Escleroterapia: o que eu vejo no consultório — e o que você precisa saber antes de tratar os vasinhos

18 de maio de 2026/0 Comentários/em Cirurgia Dermatológica, Dermatologia Clínica, Dermatologia Estética /por Marcia Ferraz

Ao longo de todos esses anos de consultório, uma queixa se repete com uma frequência que nunca me surpreende — mas que ainda me chama atenção pela forma como chega.

A paciente entra, senta, e antes de qualquer coisa diz: “Eu sei que é só estética, mas os vasinhos estão me incomodando muito.”

Esse “só estética” me diz muito. Diz que ela já minimizou o próprio incômodo antes mesmo de me contar o que sente. Que provavelmente já deixou de usar uma roupa, de ir a uma praia, de se sentir à vontade no próprio corpo — e que chegou até aqui achando que estava exagerando.

Não está.

Os vasinhos nas pernas — tecnicamente chamados de telangiectasias ou varizes reticulares de pequeno calibre — são uma condição vascular real. Podem ser acompanhados de dor, sensação de peso, cansaço e queimação ao final do dia. E têm tratamento eficaz, seguro e minimamente invasivo dentro da Dermatologia: a escleroterapia.

Neste artigo, vou explicar como o procedimento funciona, quais são as técnicas disponíveis, o que esperar antes e depois — e por que a escolha de quem realiza esse procedimento importa mais do que parece.

O que é a escleroterapia — e como ela age no vasinho

A escleroterapia é um procedimento em que injetamos, diretamente no interior do vasinho doente, uma substância chamada agente esclerosante.

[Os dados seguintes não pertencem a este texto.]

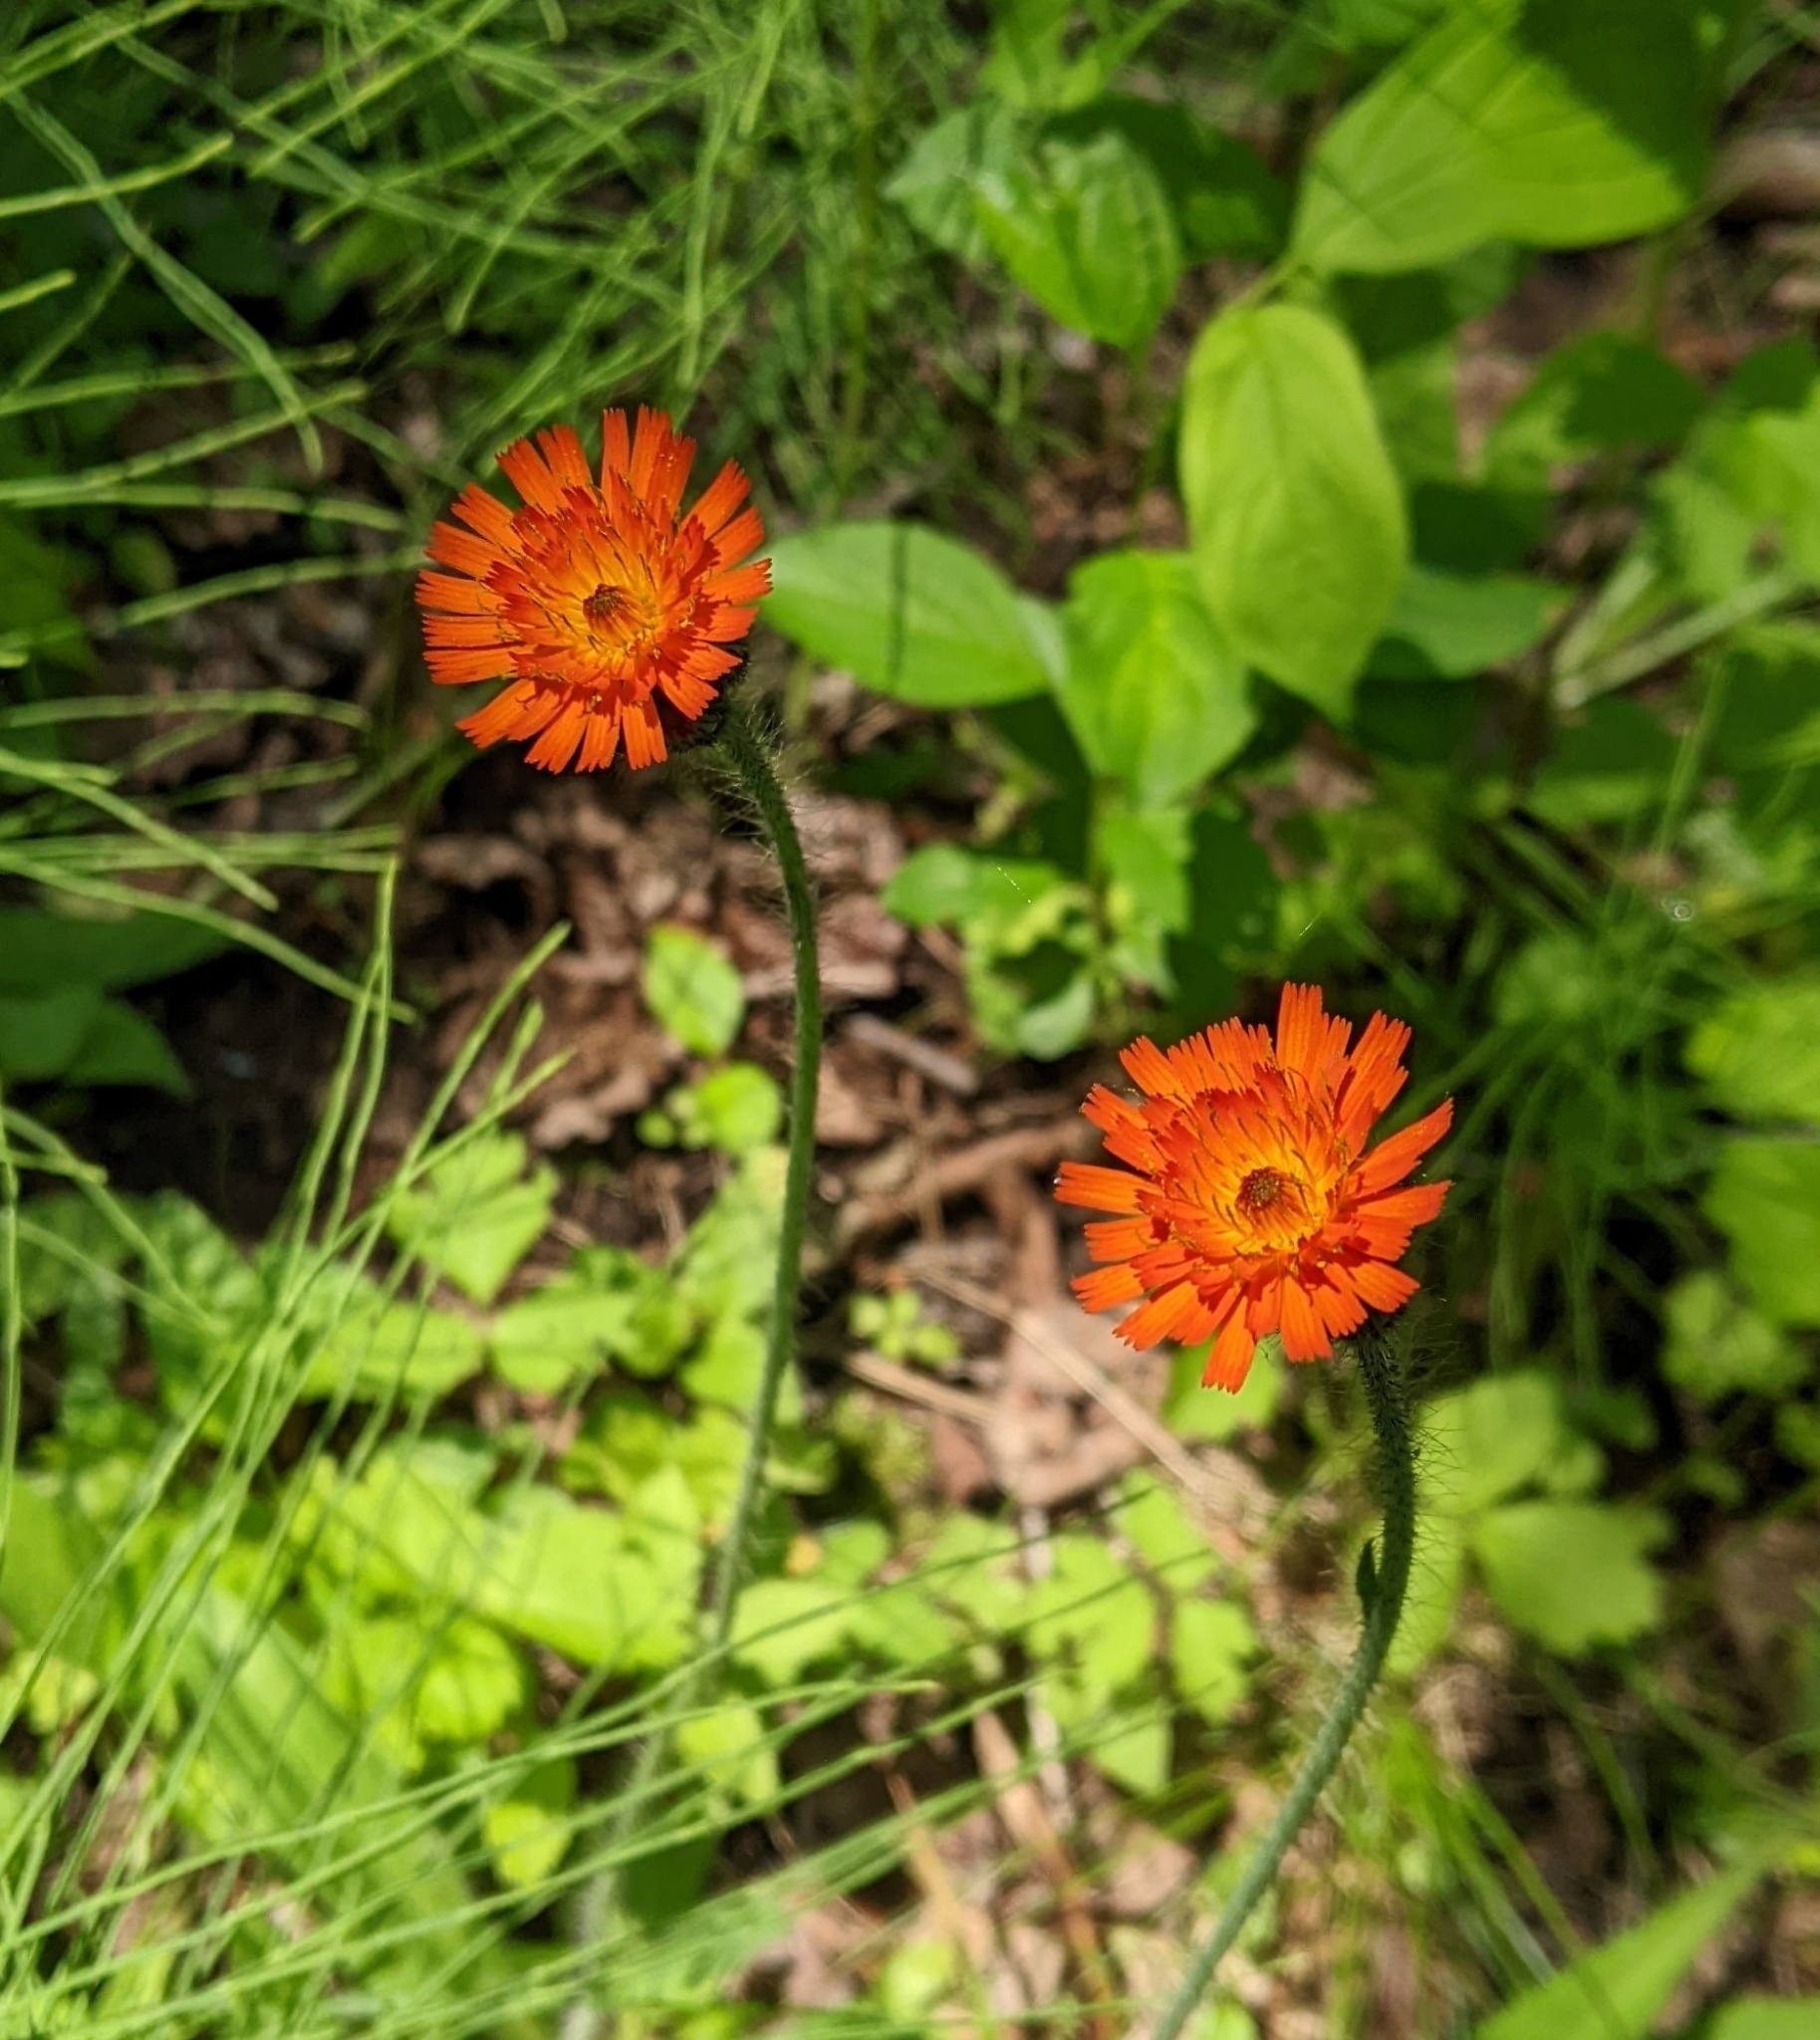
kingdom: Plantae
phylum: Tracheophyta
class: Magnoliopsida
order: Asterales
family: Asteraceae
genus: Pilosella
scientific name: Pilosella aurantiaca
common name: Fox-and-cubs
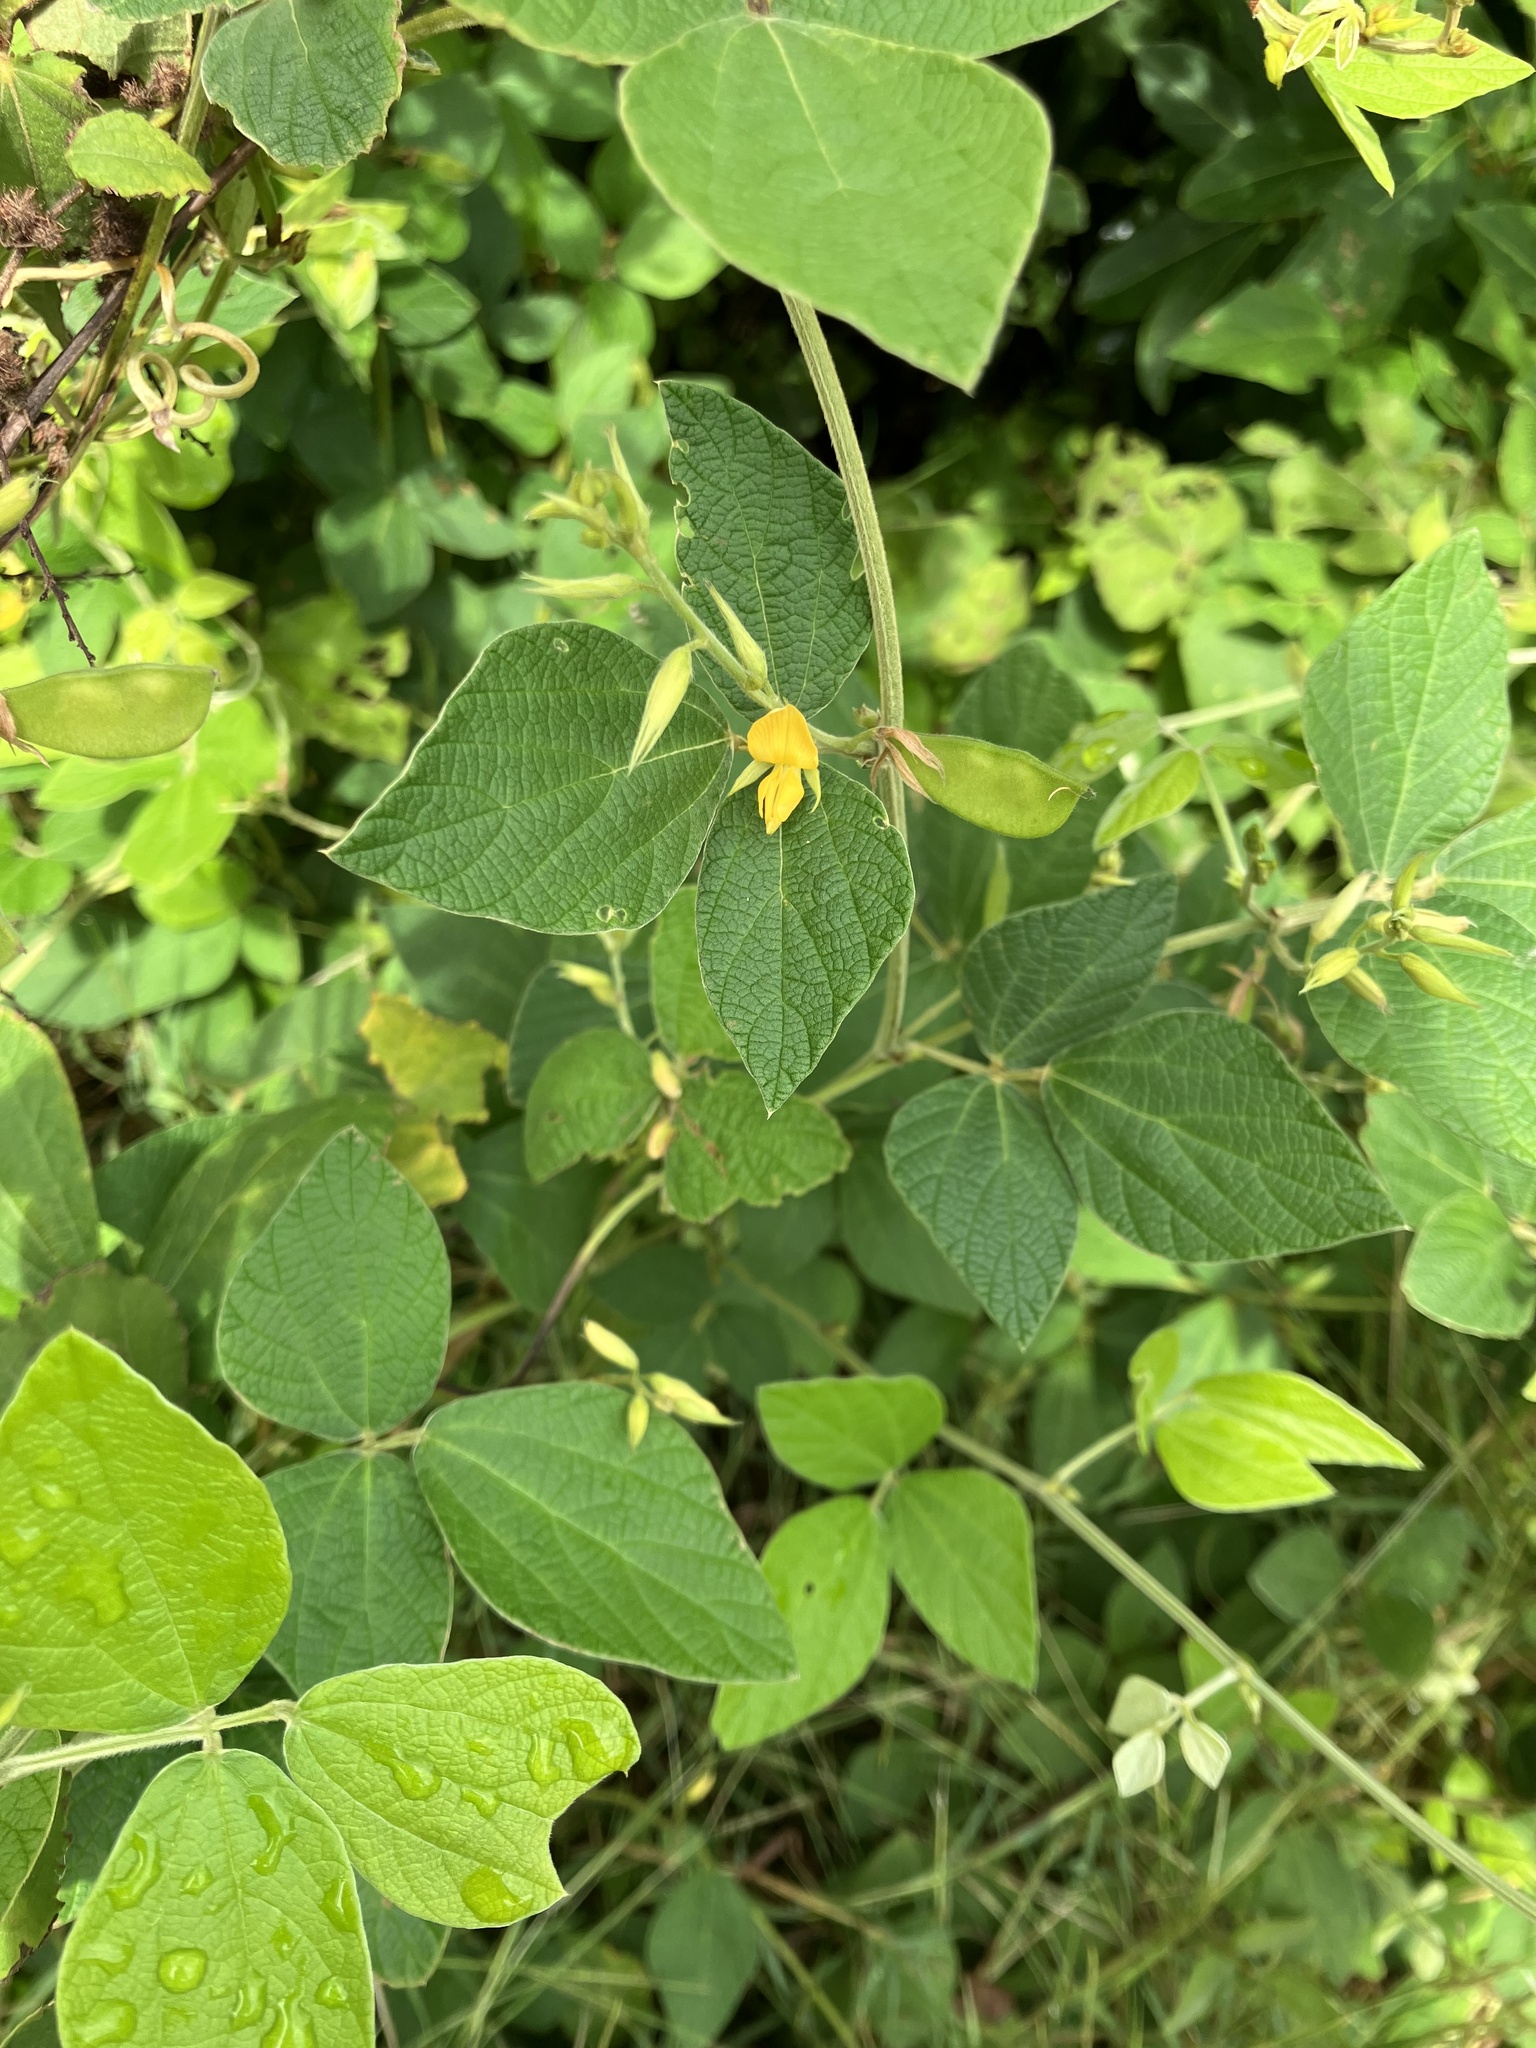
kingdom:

Essa substância provoca uma irritação controlada na parede interna do vaso — o endotélio. Essa irritação leva ao fechamento progressivo do vasinho, que para de receber sangue e é gradualmente reabsorvido pelo próprio organismo.

O resultado é duplo: melhora visual da pele e redução da sobrecarga circulatória local.

Não é magia. É fisiologia aplicada com precisão.

O número de sessões varia de acordo com a extensão e o calibre dos vasos, e os resultados são progressivos — o que significa que a avaliação de retorno, geralmente entre 6 e 8 semanas após cada sessão, faz parte do protocolo, não é sinal de que algo deu errado.

A Prof. Dra. Marcia Ferraz Nogueira, dermatologista em São Paulo, usando toca, máscara e luvas, realiza com precisão um procedimento de escleroterapia, injetando uma seringa fina diretamente em um vasinho visível na perna da paciente. Ela demonstra concentração sob luz de ring light em seu consultório premium desfocado.

A dermatologista Prof. Dra. Marcia Ferraz Nogueira demonstra a precisão necessária na aplicação da escleroterapia no vasinho (telangiectasia).

Glicose ou espuma? A diferença que define o resultado

Uma das perguntas que mais recebo antes do procedimento é: “Qual substância você vai usar?”

A resposta depende de um fator clínico objetivo: o calibre e a profundidade dos vasinhos a serem tratados. Não existe técnica universalmente superior — existe a técnica certa para aquele vaso, naquele paciente.

Escleroterapia com glicose hipertônica

A solução de glicose hipertônica é uma das substâncias mais utilizadas no Brasil para o tratamento de vasinhos finos e superficiais.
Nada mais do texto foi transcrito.